→ WRITTEN TASK: Every entry should be returned unchanged, with the pictures omitted.

[Records from a data collection]
------
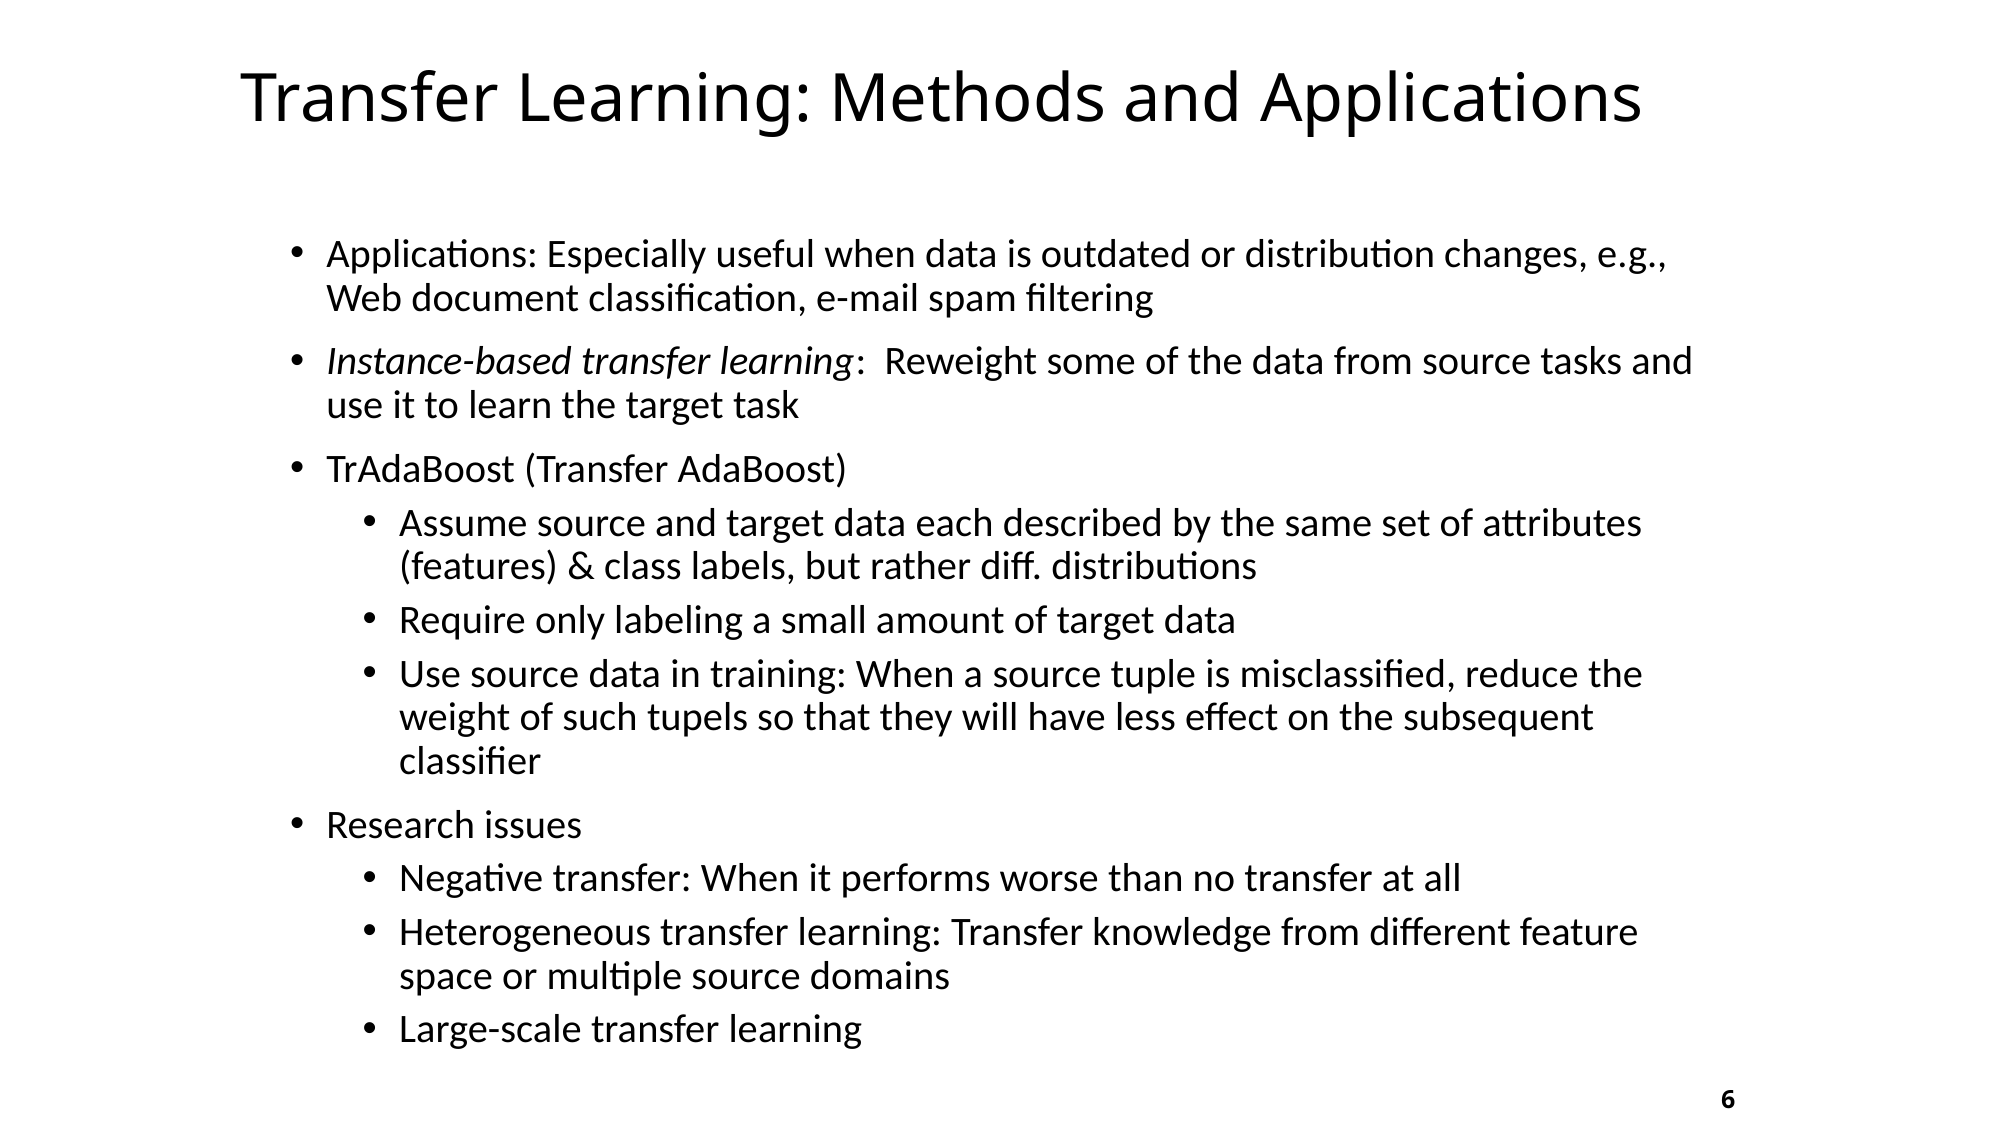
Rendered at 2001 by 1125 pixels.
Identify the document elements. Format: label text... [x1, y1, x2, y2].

title Transfer Learning: Methods and Applications [225, 50, 1763, 150]
text_box 6 [1437, 1062, 1750, 1125]
list Applications: Especially useful when data is outdated or distribution changes, e.g., Web document classification, e-mail spam filtering Instance-based transfer learning: Reweight some of the data from source tasks and use it to learn the target task TrAdaBoost (Transfer AdaBoost) Assume source and target data each described by the same set of attributes (features) & class labels, but rather diff. distributions Require only labeling a small amount of target data Use source data in training: When a source tuple is misclassified, reduce the weight of such tupels so that they will have less effect on the subsequent classifier Research issues Negative transfer: When it performs worse than no transfer at all Heterogeneous transfer learning: Transfer knowledge from different feature space or multiple source domains Large-scale transfer learning [275, 224, 1725, 1063]
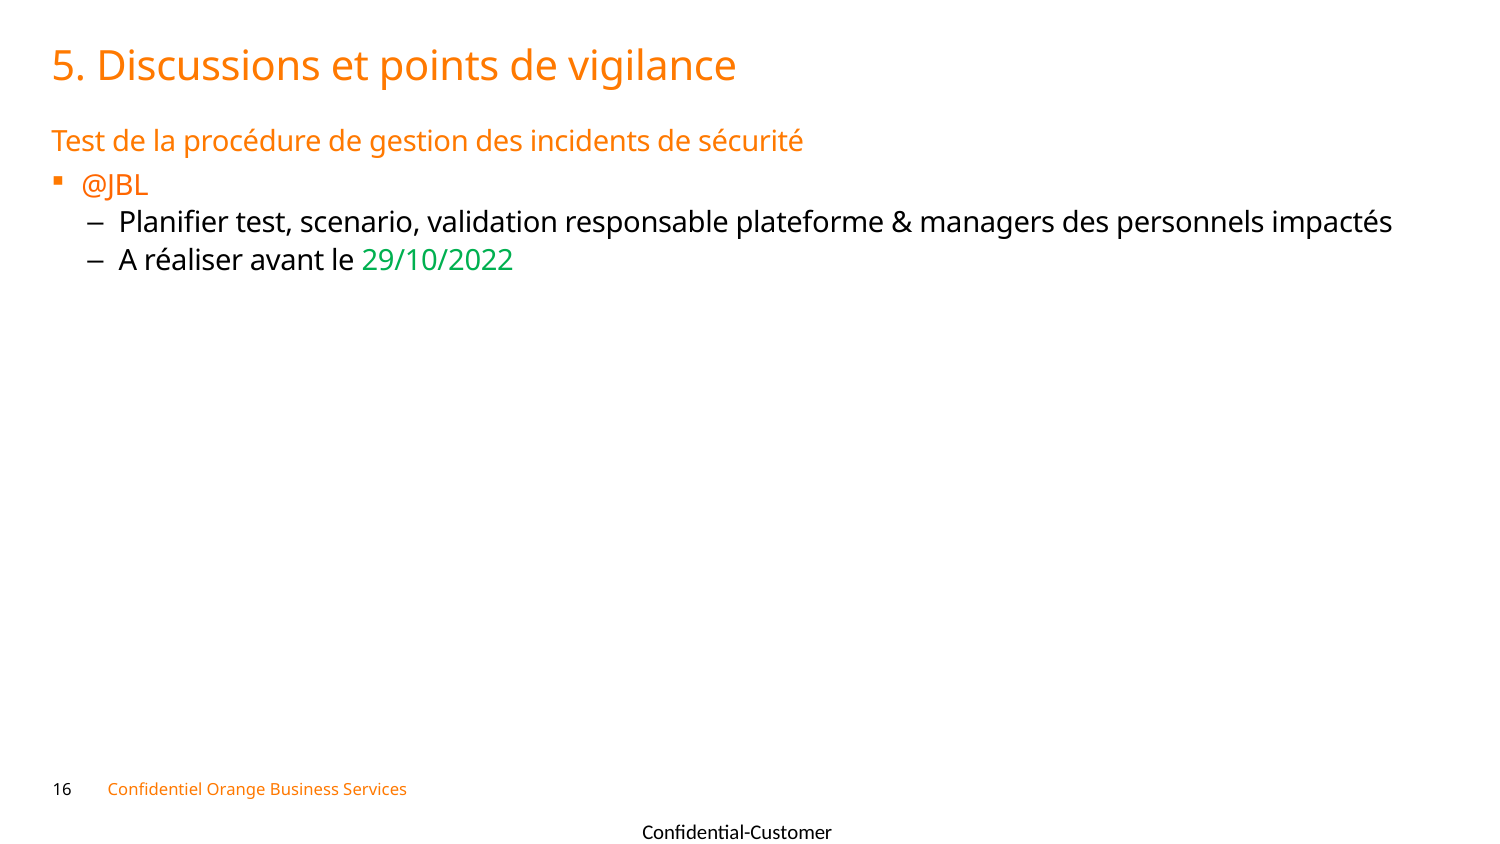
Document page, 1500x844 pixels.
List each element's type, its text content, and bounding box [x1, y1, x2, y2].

list Test de la procédure de gestion des incidents de sécurité @JBL Planifier test, scenario, validation responsable plateforme & managers des personnels impactés A réaliser avant le 29/10/2022 [51, 126, 1449, 747]
title 5. Discussions et points de vigilance [51, 43, 1449, 115]
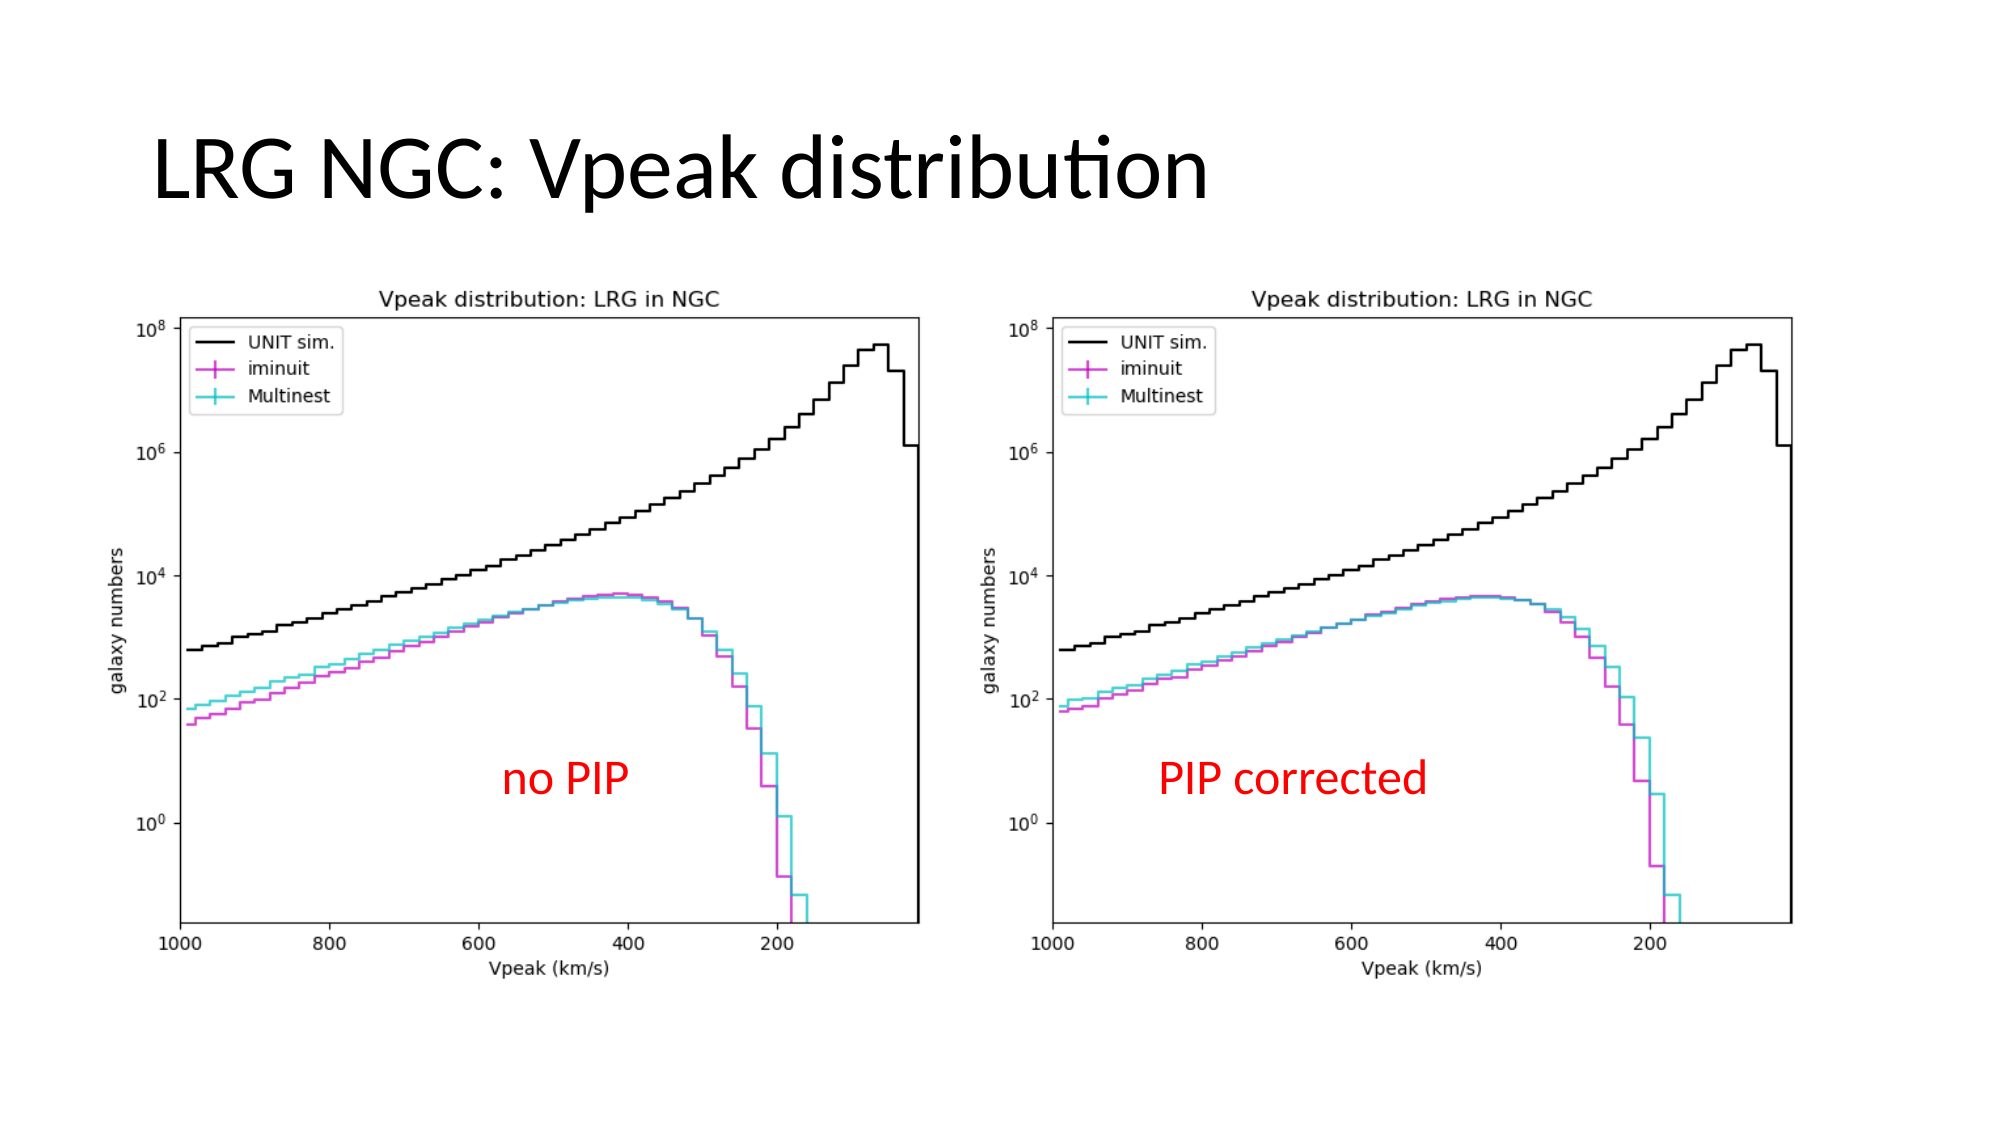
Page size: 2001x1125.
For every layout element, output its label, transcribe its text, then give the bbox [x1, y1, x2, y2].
------
→ EXERCISE OUTPUT:
Rendered at 2001 by 1125 pixels.
Identify the document elements. Format: label text... [x1, y1, x2, y2].

title Transfer Learning: Methods and Applications [225, 50, 1763, 150]
text_box 6 [1437, 1062, 1750, 1125]
list Applications: Especially useful when data is outdated or distribution changes, e.g., Web document classification, e-mail spam filtering Instance-based transfer learning: Reweight some of the data from source tasks and use it to learn the target task TrAdaBoost (Transfer AdaBoost) Assume source and target data each described by the same set of attributes (features) & class labels, but rather diff. distributions Require only labeling a small amount of target data Use source data in training: When a source tuple is misclassified, reduce the weight of such tupels so that they will have less effect on the subsequent classifier Research issues Negative transfer: When it performs worse than no transfer at all Heterogeneous transfer learning: Transfer knowledge from different feature space or multiple source domains Large-scale transfer learning [275, 224, 1725, 1063]
Document page, 1500x844 pixels.
List each element's type, its text content, and bounding box [x1, y1, x2, y2].

list Test de la procédure de gestion des incidents de sécurité @JBL Planifier test, scenario, validation responsable plateforme & managers des personnels impactés A réaliser avant le 29/10/2022 [51, 126, 1449, 747]
title 5. Discussions et points de vigilance [51, 43, 1449, 115]
Page size: 2001x1125.
For every layout element, output its label, transcribe its text, then give the bbox [x1, y1, x2, y2].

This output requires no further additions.